(Problem): Can you swap every "grapefruit" in the lines below for "orange", keep everything else the same, and give the lines back without the pictures?

(Data supplied):
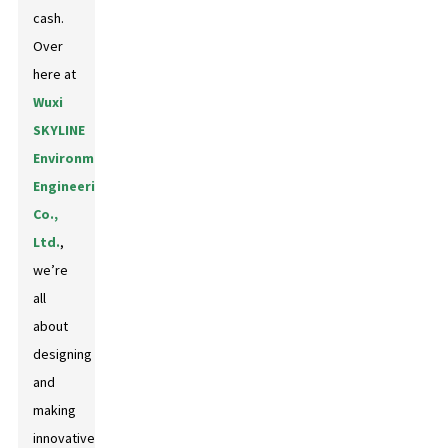
cash.
Over
here at
Wuxi
SKYLINE
Environmental
Engineering
Co.,
Ltd.
,
we’re
all
about
designing
and
making
innovative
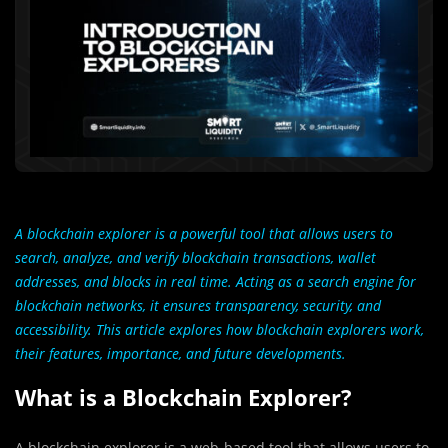
A blockchain explorer is a powerful tool that allows users to
search, analyze, and verify blockchain transactions, wallet
addresses, and blocks in real time. Acting as a search engine for
blockchain networks, it ensures transparency, security, and
accessibility. This article explores how blockchain explorers work,
their features, importance, and future developments.
What is a Blockchain Explorer?
A blockchain explorer is a web-based tool that allows users to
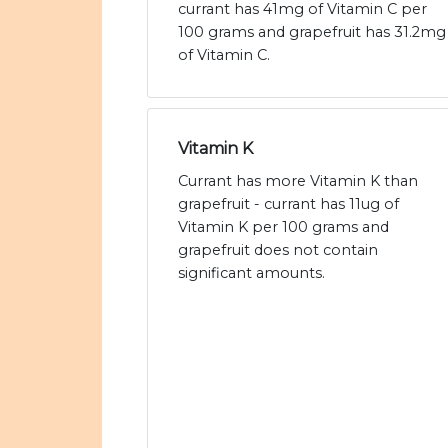
currant has 41mg of Vitamin C per
100 grams and grapefruit has 31.2mg
of Vitamin C.
Vitamin K
Currant has more Vitamin K than
grapefruit - currant has 11ug of
Vitamin K per 100 grams and
grapefruit does not contain
significant amounts.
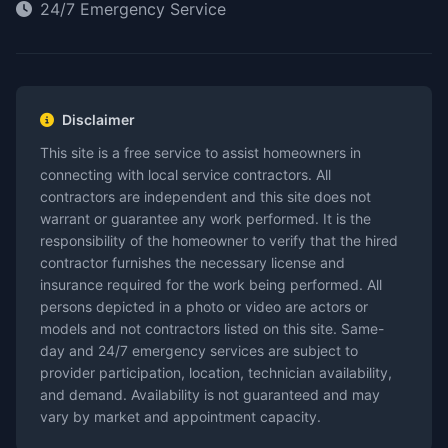
24/7 Emergency Service
Disclaimer
This site is a free service to assist homeowners in
connecting with local service contractors. All
contractors are independent and this site does not
warrant or guarantee any work performed. It is the
responsibility of the homeowner to verify that the hired
contractor furnishes the necessary license and
insurance required for the work being performed. All
persons depicted in a photo or video are actors or
models and not contractors listed on this site. Same-
day and 24/7 emergency services are subject to
provider participation, location, technician availability,
and demand. Availability is not guaranteed and may
vary by market and appointment capacity.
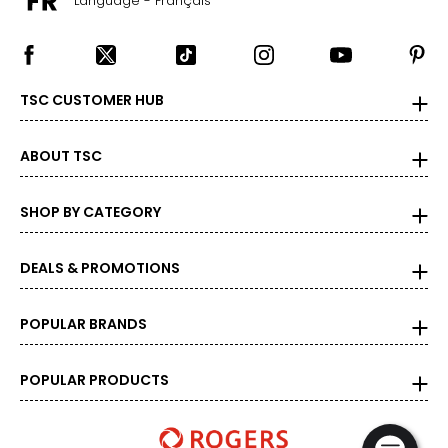
Language - Français
TSC CUSTOMER HUB
ABOUT TSC
SHOP BY CATEGORY
DEALS & PROMOTIONS
POPULAR BRANDS
POPULAR PRODUCTS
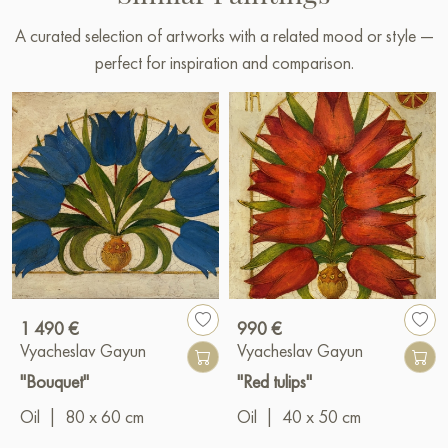
A curated selection of artworks with a related mood or style —
perfect for inspiration and comparison.
1 490 €
990 €
Vyacheslav Gayun
Vyacheslav Gayun
"Bouquet"
"Red tulips"
Oil
|
80 x 60 cm
Oil
|
40 x 50 cm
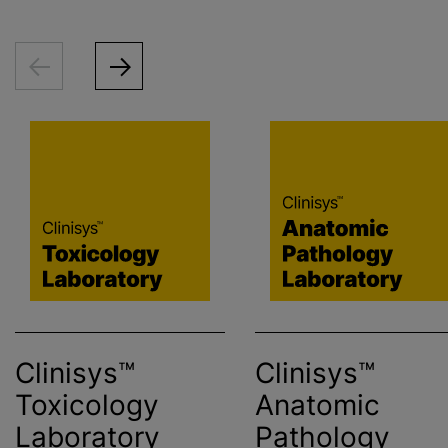
Clinisys™
Clinisys™
Toxicology
Anatomic
Laboratory
Pathology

(Answer space):
cash.
Over
here at
Wuxi
SKYLINE
Environmental
Engineering
Co.,
Ltd.
,
we’re
all
about
designing
and
making
innovative
A blockchain explorer is a powerful tool that allows users to
search, analyze, and verify blockchain transactions, wallet
addresses, and blocks in real time. Acting as a search engine for
blockchain networks, it ensures transparency, security, and
accessibility. This article explores how blockchain explorers work,
their features, importance, and future developments.
What is a Blockchain Explorer?
A blockchain explorer is a web-based tool that allows users to
currant has 41mg of Vitamin C per
100 grams and orange has 31.2mg
of Vitamin C.
Vitamin K
Currant has more Vitamin K than
orange - currant has 11ug of
Vitamin K per 100 grams and
orange does not contain
significant amounts.
24/7 Emergency Service
Disclaimer
This site is a free service to assist homeowners in
connecting with local service contractors. All
contractors are independent and this site does not
warrant or guarantee any work performed. It is the
responsibility of the homeowner to verify that the hired
contractor furnishes the necessary license and
insurance required for the work being performed. All
persons depicted in a photo or video are actors or
models and not contractors listed on this site. Same-
day and 24/7 emergency services are subject to
provider participation, location, technician availability,
and demand. Availability is not guaranteed and may
vary by market and appointment capacity.
Language - Français
TSC CUSTOMER HUB
ABOUT TSC
SHOP BY CATEGORY
DEALS & PROMOTIONS
POPULAR BRANDS
POPULAR PRODUCTS
A curated selection of artworks with a related mood or style —
perfect for inspiration and comparison.
1 490 €
990 €
Vyacheslav Gayun
Vyacheslav Gayun
"Bouquet"
"Red tulips"
Oil
|
80 x 60 cm
Oil
|
40 x 50 cm
Clinisys™
Clinisys™
Toxicology
Anatomic
Laboratory
Pathology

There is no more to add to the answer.